Het Tweede Vaticaans Concilie (1962) had weliswaar geprobeerd daarmee te breken, maar de katholieke cultuur kon daar moeilijk mee omgaan, zoals ook bleek uit het einde van het pontificaat van paus Johannes Paulus II († 2005). Zelfs al kon hij de kerk door zijn ziekbed niet meer besturen en waren er al sinds jaren tekenen dat zijn omgeving de macht op vele punten volledig had overgenomen, hij stierf in het pauselijk harnas. ‘Een paus treedt niet af.’
Het waren dan ook epische beelden acht jaar geleden op de Vaticaanse televisie: een paus die per helikopter het Vaticaan verlaat, omdat hij zelf besloten had dat enkele uren later de zetel van de bisschop van Rome vacant zou zijn. Een vrijwillig aftreden was sinds 1294 niet meer voorgekomen.

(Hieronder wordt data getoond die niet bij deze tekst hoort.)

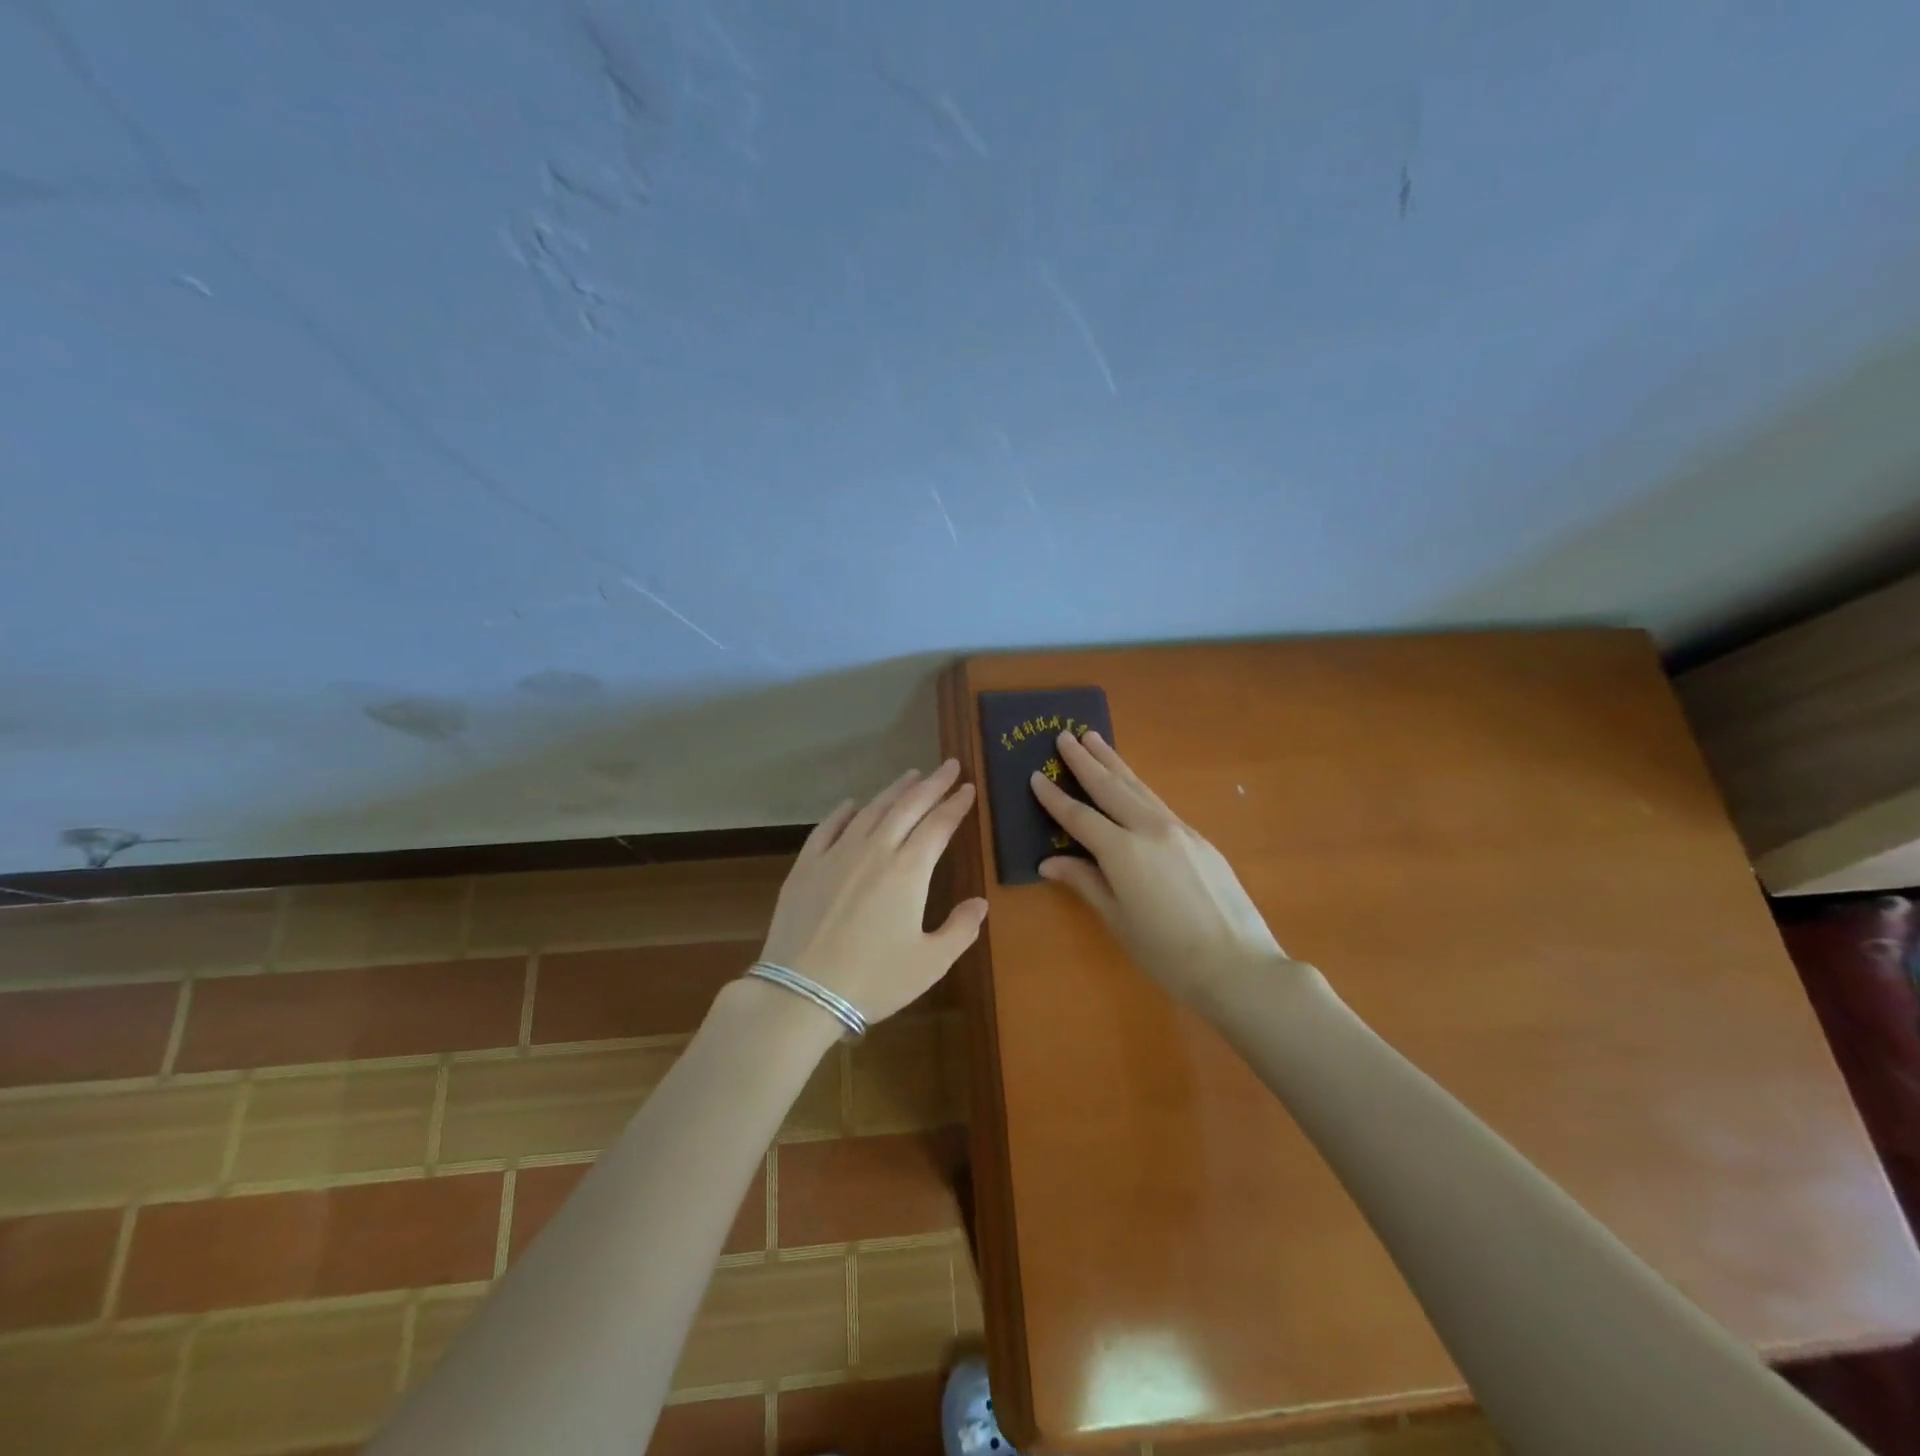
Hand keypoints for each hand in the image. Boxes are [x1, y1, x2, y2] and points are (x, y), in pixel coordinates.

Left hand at [758, 759, 987, 1024]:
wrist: (801, 993)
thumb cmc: (873, 980)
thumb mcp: (930, 963)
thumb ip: (960, 929)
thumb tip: (980, 902)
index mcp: (908, 871)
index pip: (939, 825)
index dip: (956, 804)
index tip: (968, 788)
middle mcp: (874, 851)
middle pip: (908, 807)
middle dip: (932, 784)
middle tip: (948, 765)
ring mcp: (836, 854)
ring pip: (871, 810)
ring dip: (894, 790)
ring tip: (910, 775)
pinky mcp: (806, 866)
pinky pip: (828, 827)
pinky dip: (844, 812)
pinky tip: (852, 804)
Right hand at [1030, 731, 1296, 1007]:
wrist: (1239, 966)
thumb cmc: (1168, 953)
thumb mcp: (1118, 920)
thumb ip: (1085, 883)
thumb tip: (1049, 862)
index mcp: (1123, 851)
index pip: (1079, 816)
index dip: (1054, 797)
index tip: (1034, 776)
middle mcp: (1150, 829)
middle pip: (1110, 786)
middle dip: (1085, 761)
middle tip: (1064, 736)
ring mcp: (1179, 830)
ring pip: (1138, 787)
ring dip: (1113, 762)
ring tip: (1094, 739)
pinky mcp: (1200, 838)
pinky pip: (1159, 803)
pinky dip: (1137, 787)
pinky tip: (1132, 785)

Zo kwam de ‘functionele’ visie onverwacht op voorsprong: Benedictus XVI voelde zichzelf niet sterk genoeg meer om leiding te geven. Conservatieve katholieken die hechtten aan de ‘ontologische visie’ kregen echter door het optreden van Benedictus XVI als emeritus paus toch ook wel wat steun in de rug. Hij bleef zich in het wit kleden en bleef zich ‘emeritus paus’ noemen, in plaats van het theologisch veel juistere ‘emeritus bisschop van Rome’.
Dat de ‘ontologische visie' nog levend was, bleek ook uit een opvallende uitspraak van de rechterhand van Benedictus XVI, Georg Gänswein. Deze zei in 2016 dat er sinds het aftreden van Benedictus ‘de facto een uitgedijd pausambt bestaat, met een actieve en een contemplatieve deelnemer'. Zijn Beierse idool had weliswaar de zetel verlaten, ‘maar de Petrusdienst niet'.
De afgelopen acht jaar ziet men het ‘ontologisch denken' echter verdwijnen, ook bij hen die daar tot 2013 erg aan hechtten. En dat is op het conto te schrijven van Franciscus, die in deze kringen vanwege zijn ontraditionele handelen en spreken niet voldoet aan waar een hoog-te-paard-pausambt voor staat. Hij roept daarmee zo veel weerstand op, dat men liever de ontologische visie opgeeft dan deze op deze Argentijnse bisschop van Rome toe te passen. ◀
Kan een paus eigenlijk wel aftreden? In de afgelopen acht jaar is het denken daarover veranderd.